Kita masih bisa mendaftar sejumlah kasus korupsi besar lainnya. Para pejabat dan elite negeri yang begitu jor-joran dalam memeeragakan kemewahan, kekayaan, dan gaya hidup yang ternyata bertemali dengan korupsi. Tidak mengenal asal usul, apakah dari kalangan sekuler maupun santri, aktivis gerakan Islam, hingga para tokohnya. Orang awam tentu tak mampu mencerna kenapa semua itu terjadi. Mereka yang relijius akan mengucap, masya Allah dan astaghfirullah. Apakah mereka sudah kehilangan ruh iman, Islam, dan ihsan yang bersarang dalam hatinya, yang tidak jarang secara ilmu dan simbol tampak paling Islami.

Boleh jadi, salah satu sebab ruhaniahnya ialah hilangnya qana’ah dari kehidupan para elite dan ponggawa negeri itu. Qana’ah ialah jiwa merasa cukup dengan rizki atau pemberian Allah dan memanfaatkannya dengan secukupknya. Merasa diri cukup dengan yang diperoleh secara halal dan baik. Qana’ah adalah sikap hidup muslim yang sejalan dengan Hadis Nabi berikut ini: “Sungguh beruntung orang yang telah masuk Islam dan diberi rizki yang cukup serta dijadikan puas oleh Allah terhadap apa yang telah dianugerahkan kepadanya” (HR Muslim dari Abdullah Ibn Amr).

Jika para elite dan pemegang amanah di seluruh negeri ini merasa cukup dengan apa yang diterima, maka mereka tidak akan korupsi dan melakukan segala perbuatan yang dilarang Allah, Rasul, dan agama. Mereka juga tidak akan melakukan segala perbuatan yang dilarang negara dan merusak sendi-sendi kehidupan bersama seperti perbuatan korupsi dan penyalahgunaan kekuasaan. Mereka juga tidak akan tamak melebihi apa yang semestinya diperoleh dari gaji dan penghasilan yang diberikan negara secara sah. Dalam mengejar kemenangan politik dan kekuasaan pun tidak akan jor-joran atau target berlebihan sehingga menghalalkan segala macam cara. Semestinya dalam berolitik dan meraih kekuasaan pun ada fondasi akhlak, yakni antara lain sikap qana’ah.

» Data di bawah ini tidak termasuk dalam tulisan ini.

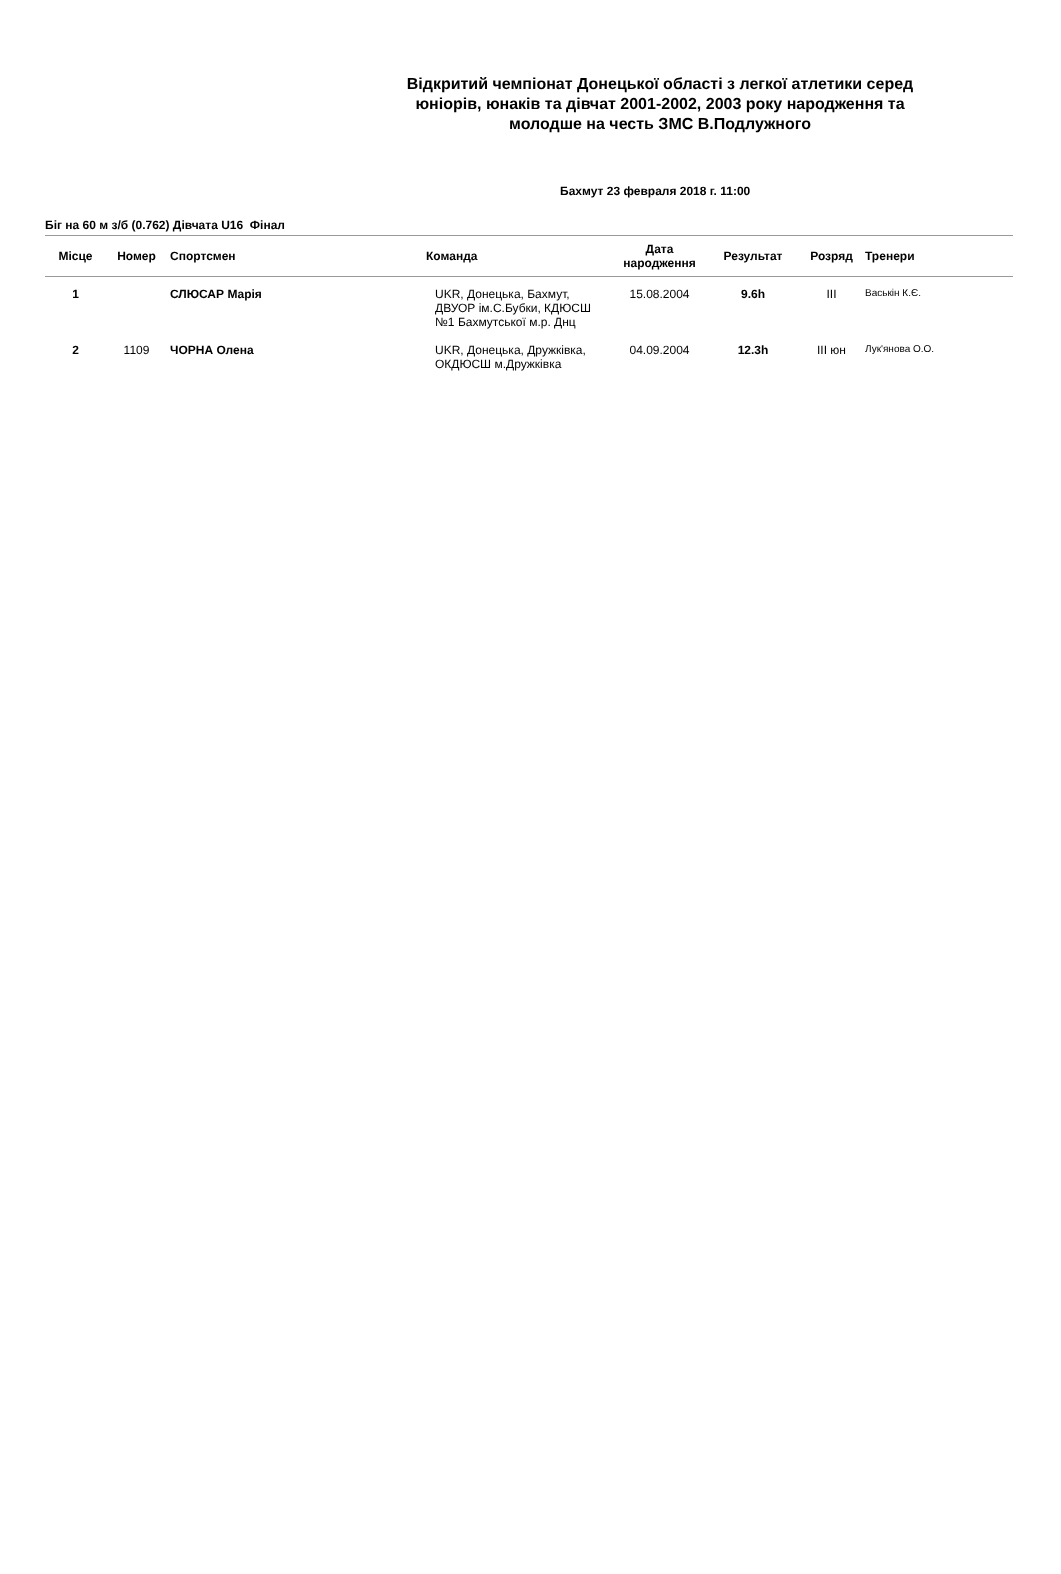Відкритий чемпіонат Донецької області з легкої атлетики серед юніорів, юнаків та дівчат 2001-2002, 2003 року народження та молодше на честь ЗМС В.Подлужного
Бахмут 23 февраля 2018 г. 11:00
Біг на 60 м з/б (0.762) Дівчата U16 Фінал
| Місце | Номер | Спортсмен | Команда | Дата народження | Результат | Розряд | Тренери |
| --- | --- | --- | --- | --- | --- | --- | --- |
| 1 | | СЛЮСАР Марія | UKR, Донецька, Бахмут, ДВУОР ім.С.Бубки, КДЮСШ №1 Бахмутської м.р. Днц | 15.08.2004 | 9.6h | III | Васькін К.Є. |
| 2 | 1109 | ЧОРНА Олена | UKR, Донецька, Дружківка, ОКДЮСШ м.Дружківка | 04.09.2004 | 12.3h | III юн | Лук'янова О.О. |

Sikap hidup qana’ah membawa pada jalan tengah. Mereka termasuk bagian dari ciri abdi-abdi kekasih Allah (al-‘Ibad al-Rahman) sebagaimana firman Allah: “Dan orang-orang yang apabila membelanjakan (harta), mereka tidak berlebih-lebihan dan tidak (pula) kikir, dan adalah (pembelanjaan itu) di tengah-tengah antara yang demikian” (QS Al-Furqan: 67). Mereka yang qana’ah dalam mengais rizki akan selalu berpatokan pada tuntunan Rasulullah, “Dari mana penghasilan itu diperoleh dan digunakan untuk apa”, min aina-iktasabat wa fima anfaqahu. Bukan sembarang asal mendapatkan dan serbarakus tanpa mempertimbangkan kehalalal dan kebaikan (halalal thayyiba). Apalagi dengan menjerumuskan diri pada perbuatan yang subhat dan haram, yang akhirnya jatuh diri ke lembah nista di dunia dan akhirat.